OAN Staff Blake Wolf
3:23 PM – Wednesday, May 7, 2025
Former Vice President Mike Pence slammed President Donald Trump’s stance on the Russia-Ukraine war, along with his tariff policies.
Speaking with CNN, Pence criticized Trump’s “wavering” support for Ukraine, arguing that the weakening support emboldens Russian President Vladimir Putin.
“If the last three years teaches us anything, it’s that Vladimir Putin doesn’t want peace; he wants Ukraine,” Pence said. “The wavering support the administration has shown over the last few months, I believe, has only emboldened Russia.”
Pence subsequently argued that the United States must demonstrate significantly stronger support for Ukraine, warning that failure to do so would likely embolden Putin to invade a neighboring NATO country—an outcome that would inevitably compel “our men and women in uniform” to engage in direct combat.
“I hold to that old Reagan doctrine, that if you’re willing to fight our enemies on your soil, we’ll give you the means to fight them there so we don’t have to fight them.”
Pence’s criticism of President Trump’s policies follow after the 47th president was able to strike a minerals deal agreement with Ukraine, providing the U.S. access to rare earth minerals used in missile guidance systems, radar, jet engines, and communication systems. In addition to the manufacturing of smartphones, computers, electric vehicle batteries, wind turbines, and solar panels, they are also crucial for producing advanced military hardware like F-35 fighter jets and nuclear submarines.
Despite the recent “unifying” Ukraine-U.S. deal, Pence then switched topic in the interview, criticizing Trump once more for “sending the wrong message” by pardoning or commuting the sentences of the over 1,000 individuals who protested at the U.S. Capitol on January 6, 2021.
This is presumably due to the fact that many of the protesters involved in the January 6th protest expressed anger toward Pence. On that day, chants of “Hang Mike Pence” were heard as some erected a makeshift gallows outside the Capitol.

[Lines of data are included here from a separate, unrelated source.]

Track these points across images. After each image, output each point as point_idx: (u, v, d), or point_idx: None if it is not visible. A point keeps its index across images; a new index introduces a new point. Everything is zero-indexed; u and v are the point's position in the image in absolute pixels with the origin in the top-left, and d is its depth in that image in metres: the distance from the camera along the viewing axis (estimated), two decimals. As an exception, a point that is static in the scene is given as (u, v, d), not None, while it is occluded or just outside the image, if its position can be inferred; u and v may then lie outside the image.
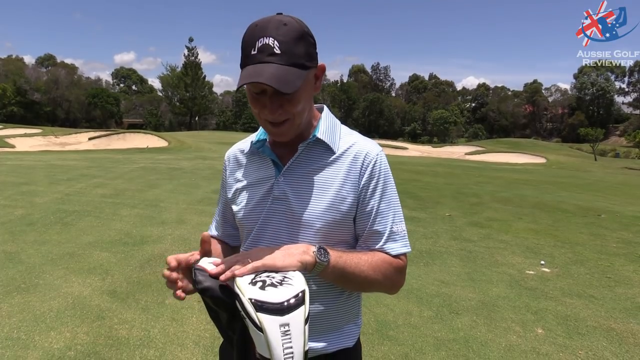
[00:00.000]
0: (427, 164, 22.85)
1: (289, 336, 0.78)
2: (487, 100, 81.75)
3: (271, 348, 0.77)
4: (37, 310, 3.27)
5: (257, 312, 0.78)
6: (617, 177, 21.45)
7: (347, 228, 1.08)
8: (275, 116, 0.98)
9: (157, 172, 11.84)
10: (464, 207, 8.65)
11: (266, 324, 0.77)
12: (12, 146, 24.83)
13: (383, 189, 1.08)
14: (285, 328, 0.78)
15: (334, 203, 1.04)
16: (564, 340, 3.14)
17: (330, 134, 1.10)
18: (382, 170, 1.08)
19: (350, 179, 1.06)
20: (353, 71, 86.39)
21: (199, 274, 0.91)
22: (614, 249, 5.75)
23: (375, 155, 1.08)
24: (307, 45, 0.98)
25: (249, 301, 0.79)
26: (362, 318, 1.21)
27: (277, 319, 0.78)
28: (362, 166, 1.06)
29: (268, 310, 0.78)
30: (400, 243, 1.09)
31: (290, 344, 0.78)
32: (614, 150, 51.64)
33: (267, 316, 0.78)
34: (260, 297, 0.79)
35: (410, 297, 3.78)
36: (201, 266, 0.93)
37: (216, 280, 0.89)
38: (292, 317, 0.79)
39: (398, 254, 1.08)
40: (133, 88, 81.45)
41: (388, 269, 1.05)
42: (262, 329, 0.77)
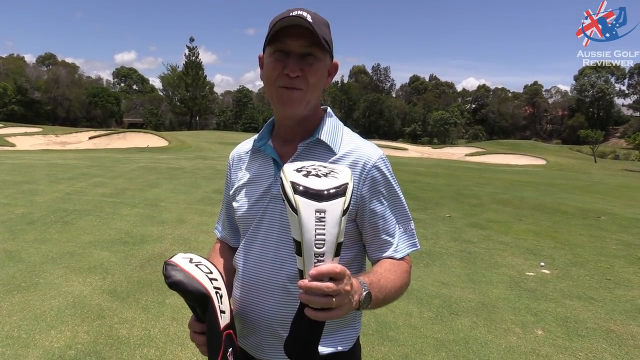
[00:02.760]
0: (427, 165, 22.85)
1: (323, 223, 0.78)
2: (487, 101, 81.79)
3: (303, 231, 0.78)
4: (37, 309, 3.28)
5: (294, 194, 0.79)
6: (616, 179, 21.45)
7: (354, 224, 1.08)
8: (294, 75, 0.99)
9: (157, 172, 11.84)
10: (464, 208, 8.65)
11: (302, 206, 0.78)
12: (13, 145, 24.85)
13: (388, 194, 1.08)
14: (320, 214, 0.78)
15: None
16: (563, 342, 3.14)
17: (332, 135, 1.09)
18: (385, 175, 1.07)
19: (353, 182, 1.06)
20: (353, 72, 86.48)
21: (171, 269, 0.92)
22: (613, 251, 5.75)
23: (377, 159, 1.06)
24: (330, 34, 1.05)
25: (290, 183, 0.80)
26: (361, 321, 1.19)
27: (314, 203, 0.78)
28: (362, 171, 1.04)
29: (306, 194, 0.79)
30: (409, 243, 1.11)
31: (323, 230, 0.78)
32: (613, 152, 51.64)
33: (304, 199, 0.78)
34: (300, 182, 0.80)
35: (411, 298, 3.78)
36: (173, 261, 0.94)
37: (186, 274, 0.91)
38: (330, 205, 0.79)
39: (404, 256, 1.09)
40: (134, 87, 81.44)
41: (404, 272, 1.07)
42: (297, 210, 0.78)
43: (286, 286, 1.04)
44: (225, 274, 1.18)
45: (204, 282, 0.92)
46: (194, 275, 0.91)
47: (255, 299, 1.07)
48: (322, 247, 0.78)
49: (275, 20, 1.01)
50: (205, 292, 0.91)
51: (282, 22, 0.97)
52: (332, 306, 0.78)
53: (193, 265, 0.94)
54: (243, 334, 1.11)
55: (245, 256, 1.11)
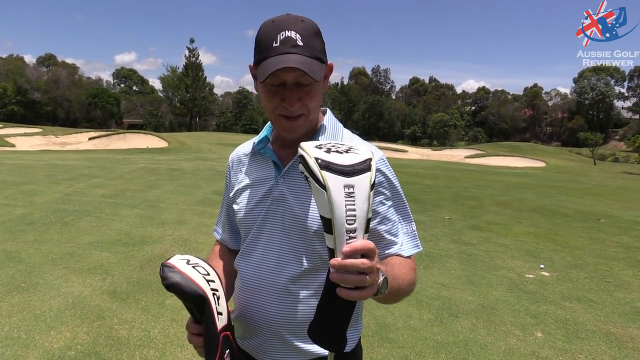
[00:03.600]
0: (426, 167, 22.86)
1: (352, 198, 0.76)
2: (487, 103, 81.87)
3: (333, 208, 0.75)
4: (37, 310, 3.28)
5: (321, 170, 0.77)
6: (616, 182, 21.47)
7: None
8: (294, 109, 0.98)
9: (157, 173, 11.83)
10: (463, 210, 8.66)
11: (330, 182, 0.76)
12: (12, 145, 24.82)
13: (391, 195, 1.08)
14: (349, 190, 0.76)
15: None
16: (563, 344, 3.15)
17: (332, 138, 1.09)
18: (387, 176, 1.07)
19: None
20: (353, 73, 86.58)
21: (167, 270, 0.91)
22: (613, 253, 5.75)
23: (377, 161, 1.05)
24: (322, 42, 1.02)
25: (315, 160, 0.78)
26: (362, 322, 1.19)
27: (342, 179, 0.76)
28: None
29: (333, 170, 0.77)
30: (412, 244, 1.11)
31: (353, 206, 0.76)
32: (613, 155, 51.65)
33: (332, 175, 0.76)
34: (325, 158, 0.78)
35: (410, 300, 3.78)
36: (170, 263, 0.94)
37: (183, 275, 0.91)
38: (358, 180, 0.77)
39: (411, 255, 1.10)
40: (134, 88, 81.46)
41: (410, 270, 1.07)
42: (326, 186, 0.75)
43: (288, 288, 1.04)
44: (225, 276, 1.19)
45: (200, 283, 0.92)
46: (191, 277, 0.91)
47: (257, 301, 1.07)
48: (354, 224, 0.76)
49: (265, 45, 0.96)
50: (202, 293, 0.91)
51: (273, 65, 0.93)
52: (366, 284, 0.77)
53: (190, 267, 0.94)
54: (245, 335, 1.11)
55: (247, 258, 1.11)
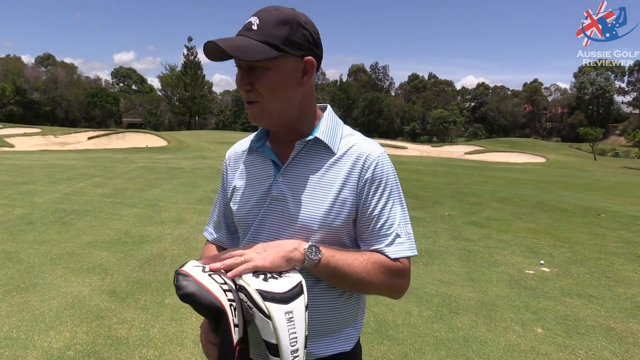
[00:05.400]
0: (426, 163, 22.85)
1: (293, 322, 0.85)
2: (486, 99, 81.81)
3: (278, 335, 0.84)
4: (36, 310, 3.27)
5: (265, 301, 0.84)
6: (616, 177, 21.47)
7: (344, 231, 1.05)
8: (243, 90, 0.99)
9: (156, 172, 11.83)
10: (463, 206, 8.65)
11: (274, 312, 0.84)
12: (12, 145, 24.79)
13: (384, 191, 1.04)
14: (289, 315, 0.85)
15: (332, 206, 1.02)
16: (563, 340, 3.14)
17: (330, 134, 1.06)
18: (385, 172, 1.05)
19: (350, 181, 1.03)
20: (352, 70, 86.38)
21: (182, 279, 0.88)
22: (613, 249, 5.75)
23: (377, 157, 1.04)
24: (292, 32, 0.95)
25: (256, 292, 0.85)
26: (362, 321, 1.18)
27: (282, 307, 0.85)
28: (362, 168, 1.03)
29: (274, 300, 0.85)
30: (404, 246, 1.04)
31: (294, 329, 0.85)
32: (613, 150, 51.69)
33: (274, 305, 0.84)
34: (266, 288, 0.86)
35: (410, 297, 3.78)
36: (185, 271, 0.90)
37: (200, 285, 0.87)
38: (295, 305, 0.86)
39: (398, 257, 1.03)
40: (132, 87, 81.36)
41: (384, 272, 1.01)
42: (270, 316, 0.84)
43: None
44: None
45: (218, 294, 0.87)
46: (208, 287, 0.87)
47: None
48: (296, 344, 0.85)
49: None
50: (220, 306, 0.86)
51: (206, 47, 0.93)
52: None
53: (206, 275, 0.89)
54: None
55: None
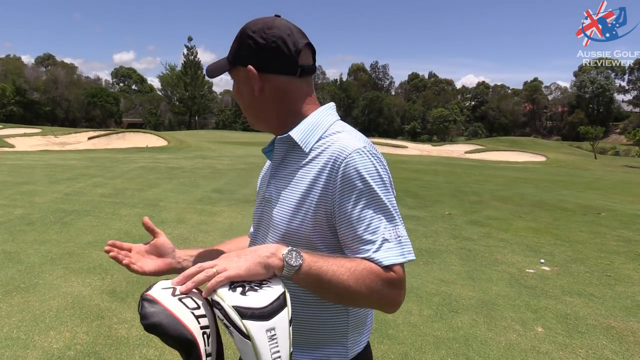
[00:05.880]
0: (426, 162, 22.84)
1: (275, 340, 0.75)
2: (486, 98, 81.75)
3: (259, 355, 0.74)
4: (36, 310, 3.27)
5: (242, 319, 0.74)
6: (617, 175, 21.46)
7: (317, 238, 0.97)
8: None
9: (156, 172, 11.83)
10: (463, 205, 8.65)
11: (253, 331, 0.73)
12: (12, 146, 24.80)
13: (362, 192, 0.91)
14: (271, 333, 0.75)
15: (298, 210, 0.96)
16: (564, 339, 3.14)
17: (305, 132, 1.00)
18: (360, 170, 0.92)
19: (320, 183, 0.94)
20: (352, 70, 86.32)
21: (149, 306, 0.77)
22: (614, 247, 5.75)
23: (349, 154, 0.93)
24: (240, 44, 1.02)
25: (233, 309, 0.74)
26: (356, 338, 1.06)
27: (263, 324, 0.74)
28: (333, 168, 0.93)
29: (254, 317, 0.74)
30: (394, 252, 0.90)
31: (277, 348, 0.75)
32: (613, 149, 51.64)
33: (254, 322, 0.74)
34: (244, 304, 0.75)
35: (410, 296, 3.78)
36: (151, 295, 0.79)
37: (168, 313, 0.77)
38: (278, 321, 0.76)
39: (390, 265, 0.89)
40: (133, 87, 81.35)
41: (374, 280, 0.88)
42: (250, 336, 0.73)
43: None
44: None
45: (189, 323, 0.77)
46: (177, 316, 0.77)
47: None
48: None
49: None
50: (191, 337, 0.76)
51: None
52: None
53: (176, 300, 0.79)
54: None
55: None
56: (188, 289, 0.81)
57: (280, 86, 1.01)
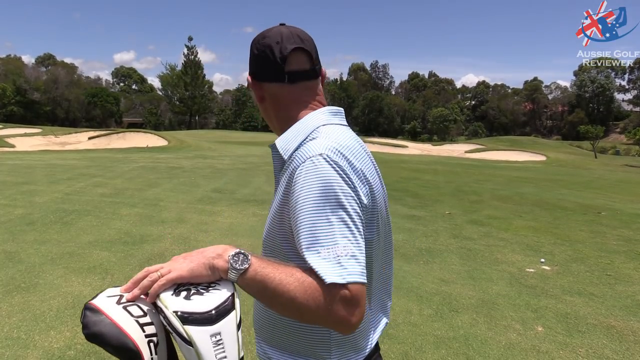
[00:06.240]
0: (427, 162, 22.84)
1: (221, 346, 0.73)
2: (487, 98, 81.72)
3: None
4: (37, 310, 3.27)
5: (184, 325, 0.72)
6: (617, 175, 21.45)
7: (288, 245, 0.93)
8: None
9: (156, 171, 11.83)
10: (463, 205, 8.65)
11: (195, 337, 0.72)
12: (12, 146, 24.80)
13: (304, 203, 0.84)
14: (216, 338, 0.73)
15: (273, 217, 0.97)
16: (564, 338, 3.14)
17: (286, 140, 0.99)
18: (306, 180, 0.86)
19: (283, 189, 0.94)
20: (352, 69, 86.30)
21: (91, 315, 0.75)
22: (614, 247, 5.75)
23: (302, 162, 0.88)
24: (251, 54, 1.06)
25: (174, 314, 0.73)
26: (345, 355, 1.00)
27: (207, 329, 0.73)
28: (292, 175, 0.90)
29: (196, 322, 0.72)
30: (333, 270, 0.79)
31: (224, 353, 0.73)
32: (614, 148, 51.63)
33: (196, 327, 0.72)
34: (185, 308, 0.73)
35: (410, 296, 3.78)
36: (94, 305, 0.77)
37: (111, 323, 0.74)
38: (224, 324, 0.74)
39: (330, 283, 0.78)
40: (133, 87, 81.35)
41: (323, 294, 0.78)
42: (192, 342, 0.72)
43: None
44: None
45: (132, 332, 0.74)
46: (120, 325, 0.74)
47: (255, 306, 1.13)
48: None
49: None
50: (132, 346, 0.74)
51: None
52: None
53: (120, 309, 0.76)
54: None
55: None
56: (135, 296, 0.79)
57: (273, 93, 1.04)
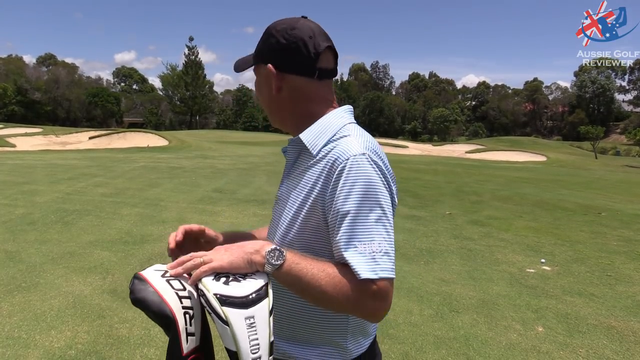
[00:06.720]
0: (427, 162, 22.83)
1: (254, 328, 0.81)
2: (487, 98, 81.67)
3: (237, 341, 0.80)
4: (37, 310, 3.28)
5: (222, 306, 0.80)
6: (617, 175, 21.43)
7: (317, 238, 0.98)
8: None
9: (157, 171, 11.84)
10: (464, 205, 8.65)
11: (232, 317, 0.80)
12: (13, 145, 24.81)
13: (347, 197, 0.90)
14: (250, 320, 0.80)
15: (300, 211, 0.99)
16: (564, 339, 3.14)
17: (314, 136, 1.01)
18: (352, 176, 0.91)
19: (319, 186, 0.96)
20: (353, 70, 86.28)
21: (138, 283, 0.85)
22: (614, 247, 5.74)
23: (346, 159, 0.92)
24: (264, 42, 1.06)
25: (214, 296, 0.81)
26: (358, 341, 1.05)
27: (242, 312, 0.80)
28: (331, 171, 0.94)
29: (233, 304, 0.80)
30: (368, 266, 0.87)
31: (256, 335, 0.81)
32: (614, 148, 51.59)
33: (233, 309, 0.80)
34: (224, 292, 0.81)
35: (411, 296, 3.78)
36: (142, 275, 0.87)
37: (153, 291, 0.84)
38: (257, 309, 0.81)
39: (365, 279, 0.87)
40: (134, 87, 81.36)
41: (353, 290, 0.88)
42: (228, 322, 0.79)
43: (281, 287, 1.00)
44: None
45: (170, 301, 0.83)
46: (161, 293, 0.83)
47: None
48: (258, 352, 0.81)
49: None
50: (169, 313, 0.82)
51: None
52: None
53: (164, 281, 0.86)
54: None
55: None
56: (177, 273, 0.88)
57: (297, 87, 1.03)
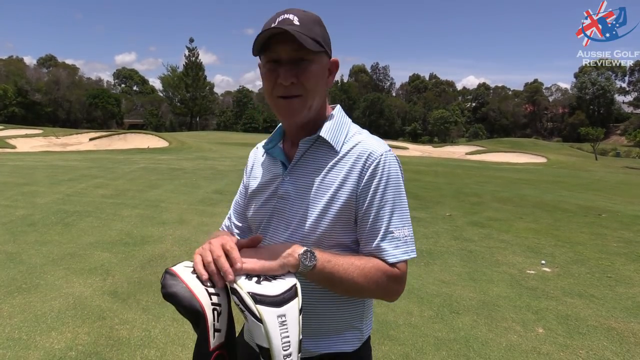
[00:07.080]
0: (427, 163, 22.84)
1: (285, 326, 0.84)
2: (487, 99, 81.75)
3: (270, 338, 0.83)
4: (38, 311, 3.28)
5: (256, 304, 0.83)
6: (617, 177, 21.42)
7: (345, 231, 1.04)
8: (287, 83, 0.97)
9: (158, 173, 11.84)
10: (464, 206, 8.64)
11: (265, 315, 0.83)
12: (13, 147, 24.83)
13: (385, 190, 1.02)
14: (282, 319, 0.84)
15: (330, 206, 1.02)
16: (564, 340, 3.14)
17: (335, 133, 1.07)
18: (386, 170, 1.02)
19: (351, 181, 1.02)
20: (353, 71, 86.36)
21: (169, 278, 0.88)
22: (614, 249, 5.74)
23: (380, 155, 1.02)
24: (324, 32, 1.03)
25: (248, 295, 0.84)
26: (369, 324, 1.16)
27: (275, 310, 0.84)
28: (363, 167, 1.02)
29: (266, 303, 0.84)
30: (401, 249, 1.02)
31: (287, 333, 0.84)
32: (614, 150, 51.62)
33: (266, 308, 0.83)
34: (258, 291, 0.85)
35: (411, 297, 3.78)
36: (173, 270, 0.90)
37: (184, 286, 0.86)
38: (288, 309, 0.85)
39: (396, 262, 1.01)
40: (134, 89, 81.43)
41: (381, 277, 0.99)
42: (262, 320, 0.82)
43: None
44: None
45: (200, 297, 0.86)
46: (192, 289, 0.87)
47: None
48: (289, 349, 0.84)
49: (263, 28, 0.98)
50: (199, 308, 0.85)
51: (265, 34, 0.95)
52: None
53: (194, 277, 0.89)
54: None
55: None
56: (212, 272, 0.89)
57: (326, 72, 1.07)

“I was deeply disappointed to see President Trump pardon people that engaged in violence against law enforcement officers that day. The president has every right under the Constitution to grant pardons, but in that moment, I thought it sent the wrong message,” Pence said with a smug expression.
Later in the CNN-aired discussion, Pence slammed Trump’s recently introduced tariff policies, claiming that they “will result in inflation that will harm consumers and that will ultimately harm the American economy.”
“I do have concerns that, with the president’s call for broad-based tariffs against friend and foe alike, that ultimately the administration is advancing policies that are not targeted at countries that have been abusing our trade relationship, but rather are essentially new industrial policy that will result in inflation, that will harm consumers and that will ultimately harm the American economy,” he stated.
“We ought to be engaging our trading partners across the free world to lower trade barriers, lower non-tariff barriers and subsidies,” Pence continued. “But when it comes to authoritarian regimes, we ought to get tough, stay tough and demand that they open their markets and respect our intellectual property.”
Pence went on to bizarrely note that cheap goods are really “part of the American dream.”
“I have two grown daughters. I have three small granddaughters. And look, keeping dolls affordable, keeping our kids’ toys affordable, that really is part of the American dream,” Pence stated, expressing his support for cheap Chinese goods and consumerism. “I think the American people are going to see the consequences of this. I think they’ll demand a different approach.”